“Data! Data! Data!” he cried impatiently. “I cannot make bricks without clay.”

“数据! 数据! 数据!” 他不耐烦地哭了。 “我不能没有粘土就制造砖头。”

Sherlock Holmes in “The Adventure of the Copper Beeches,” Sir Arthur Conan Doyle


The importance of data cannot be emphasised enough in a data science process. The outcomes of a data analysis task is a representation of the kind of data that has been fed into it. However, sometimes getting the data in itself is also a big pain point. Recently, I did a short course titled Data Journalism and Visualization with Free Tools, and there were some great resources shared through that course. I’ll be sharing some of the useful tips through a set of articles. In these articles, I’ll try to highlight some of the ways by which you can find data on the internet for free and then use it to create something meaningful out of it.

在数据科学过程中不能足够强调数据的重要性。 数据分析任务的结果表示已馈入其中的数据类型。 但是,有时获取数据本身也是一个很大的难题。 最近,我做了一个疗程短标题数据新闻和可视化通过免费工具并有通过该课程共享一些重要的资源。 我将通过一组文章分享一些有用的技巧。 在这些文章中,我将重点介绍一些方法,您可以通过这些方法免费在Internet上查找数据,然后使用它们来创建有意义的数据。
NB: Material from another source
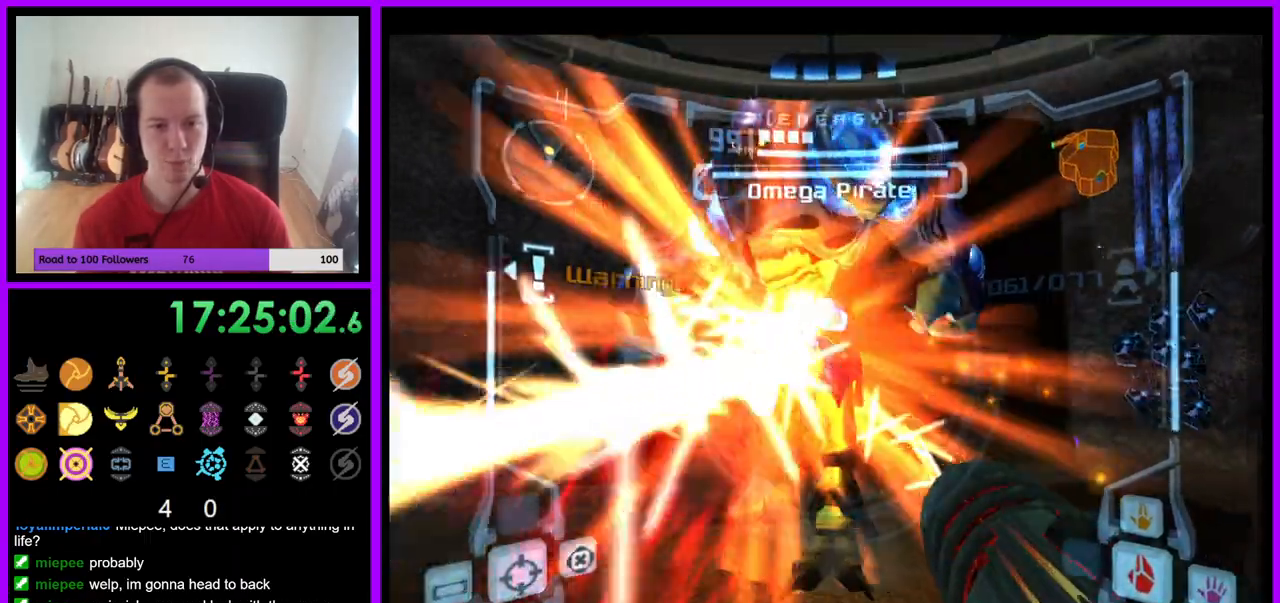
{"buttons": ["A", "B", "L1"], "left_stick": "up-right", "right_stick": "center", "events": [[200, "left_stick", "up-right"], [350, "left_stick", "right"], [433, "B", "down"], [500, "left_stick", "up-right"]]}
进阶Google搜索 (Advanced Google Search)

Let’s begin with the advanced Google search, which is one of the most common ways to get access to publicly available datasets. By merely typing the name of the required dataset in the search bar, we can get access to a plethora of resources. However, here is a simple trick which could ease this process to a great extent and help you find files with specific types on the internet.

让我们从高级Google搜索开始,这是访问公开可用数据集的最常用方法之一。 只需在搜索栏中键入所需数据集的名称,我们就可以访问大量资源。 但是,这是一个简单的技巧,可以在很大程度上简化此过程,并帮助您在Internet上查找具有特定类型的文件。
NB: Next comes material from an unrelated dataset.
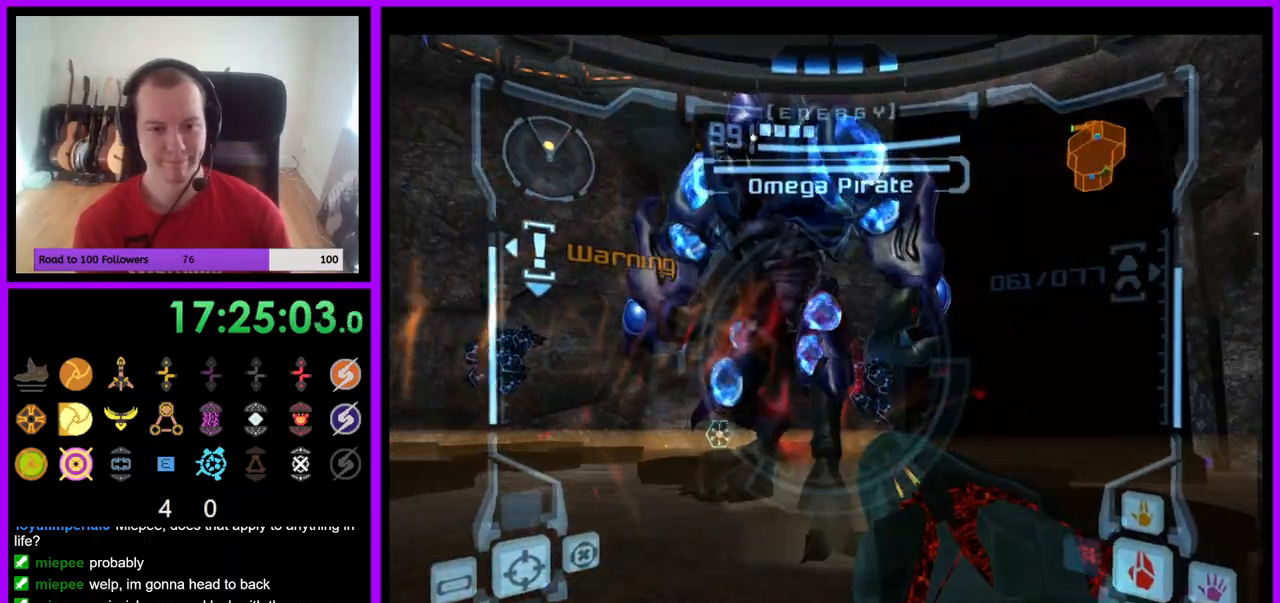
{"buttons": ["A", "L1"], "left_stick": "right", "right_stick": "center", "events": [[100, "B", "up"], [383, "left_stick", "right"]]}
1.使用文件名和要下载文件的扩展名 (1. Using Filename and extension of the file to be downloaded)

Let’s say we have a task at hand to find healthcare-related data in CSV format. A CSV file indicates a comma-separated values file, which allows data to be saved in a tabular form. To get such files, go to the Google search bar and type the following:

假设我们手头有一项任务,以CSV格式查找与医疗保健相关的数据。 CSV文件表示用逗号分隔的值文件,该文件允许以表格形式保存数据。 要获取此类文件,请转到Google搜索栏并输入以下内容:

filetype < the extension of the file to be downloaded>: <category of data> data
Image for post
Image by Author

Google will list the links which closely matches the search results. Most of the times this will be a direct link to the specific files on the sites which can then be downloaded on to the local system and analysed later.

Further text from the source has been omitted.